Maybe even something a little more offbeat - like the way an auto shop smells inside, or the bitter taste of hard, green pears, or the supple smoothness of a fine suede coat.

But whatever it is, it's fleeting, momentary, and the feeling it stirs up is sometimes just beyond the reach of your mental fingertips -

'What was that?' you think. 'Why does it seem so familiar?'

It's pleasant, but so pleasant it almost hurts.

If you can, you linger - outside the auto shop, sniffing whatever that is - paint, grease, road dirt. Exhaust fumes. 'Why do I like that?' you wonder.
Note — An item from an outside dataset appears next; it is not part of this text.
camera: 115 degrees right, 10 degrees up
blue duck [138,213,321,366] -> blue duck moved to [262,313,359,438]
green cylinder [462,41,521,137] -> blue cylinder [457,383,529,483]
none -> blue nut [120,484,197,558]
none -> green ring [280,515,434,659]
And then it hits you. Grandfather's auto upholstery shop and the idle hours of childhood summers filled only with unconditional love and a promise of ice cream.
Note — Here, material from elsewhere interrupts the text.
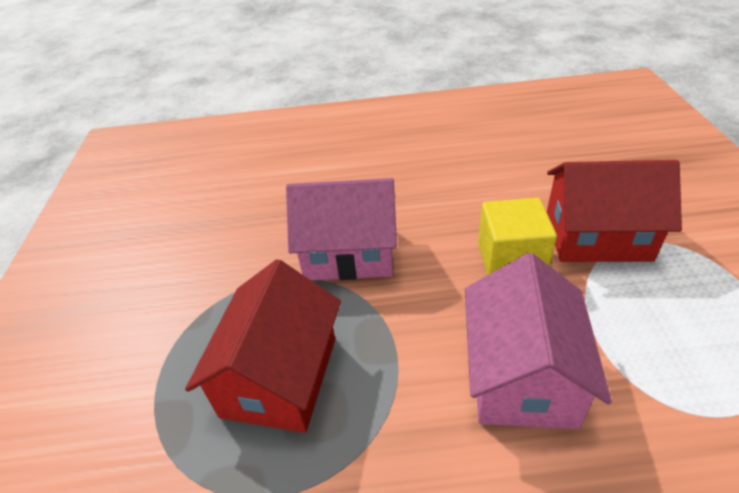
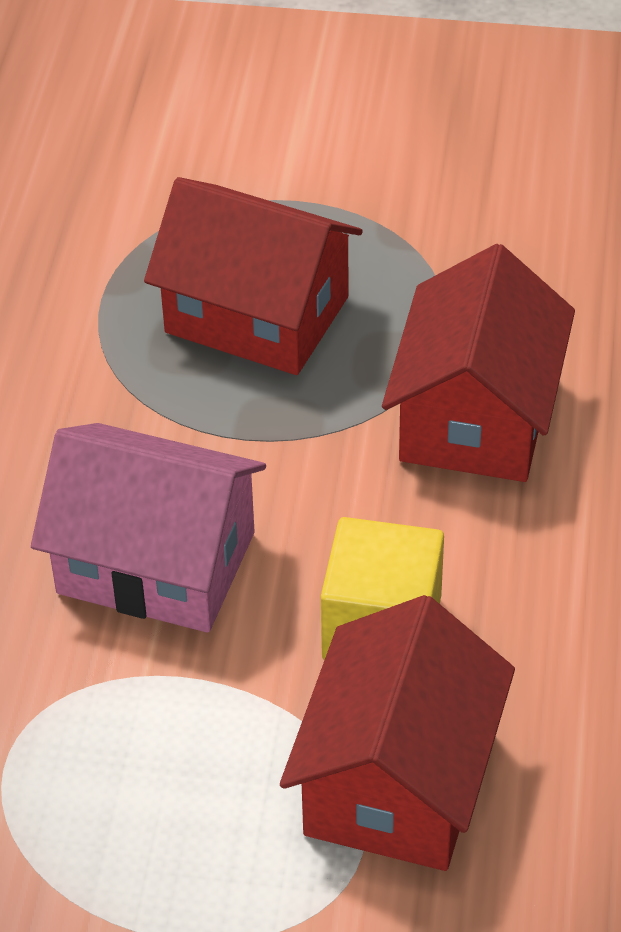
camera: 100 degrees right, 5 degrees up
pink house [286,178,397,280] -> red house [382,244,575,482]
It may seem like quite a leap to you, but in some ways I feel the same way about auto shop smells as I feel about iris.

Most of the year, they are unremarkable. Broad, flat, mealy-green leaves, browning at the tips as the summer drags on, sagging limply one upon the other under winter rain and ice.

But one spring day you spot that first promising stalk, fluid filled, bulging out roundly near the base of one leaf, reaching for the sky, and you know the flowers are coming.

Delicate as butterfly wings they open, letting their large, outer petals droop downward, feathery soft, fluttering in the breeze. Color hidden beneath color. Each blossom lasting only a few days. And each new bud opening bravely, one after the other, while sister beauties curl and wither and droop.

They don't last very long - a few weeks at the most. Some are fragrant, some are not. An ill-timed cold snap or relentless wind can steal away every one.

And when they are gone - they are gone. There'll be no more for at least another year.

They're pretty hard to kill, it's true. Leave a broken bulb lay unattended on top of your lawn in August, and in all likelihood it'll sprout up in March.

But the hottest part of summer is when they need the most care. You trim the leaves, eradicate the weeds, dig up the bulbs, separate them, replant them, spending sweltering hours on your knees with a trowel, some bone meal, and a bag of super phosphate.

But it's worth it - for that utter beauty, unmatchable, reminiscent of all things good.

Grama's house.

There were beds of iris along the side of my grandmother's house - endless beds of pointy green leaves.

Right beside the pear trees with their hard, bitter, not-yet-ready fruit, an annual source of pleasure and stomachaches. 

Right beside the pyracantha bush with it's tiny red berries that just fit into the round o-shaped mouth of an ancient baby doll - but would never come back out.

Around the corner was the black walnut tree whose produce we were allowed to flail away at with hammers for hours on end, picking out infinitesimal pieces of nut meat, too small to taste like much but well worth the effort.

And just inside the black screen door was a big, yellow, welcoming kitchen and two of the most important people in the world.

A grandfather who took us fishing, showed us how to tie flies (often using a strand of our own hair, the better to catch the fish), played a mean game of Yahtzee, gave us all his time, and lived his life according to his faith, however hard.

And a grandmother with a twinkle in her eye and a song for every occasion - including 'All the Quakers are Shoulder Shakers down in Quaker Town,' 'Tit for Tat,' and 'Ring me up Some Rainy Afternoon.'

A grandmother whose rich, comforting voice read passages from a well-used Bible every morning in that sunny kitchen.

And whose prayers for me ascend to heaven daily even now.

That's why I love iris - fragrant, fragile blossoms that last no longer on the face of a year than the flush of youth on the face of a life.

Glorious, brilliant blossoms that burst forth anew each spring from humble plants, nearly impossible to kill.

Fragile, fleeting, glorious, heavenly, down-to-earth reminders of something past that can never be lost.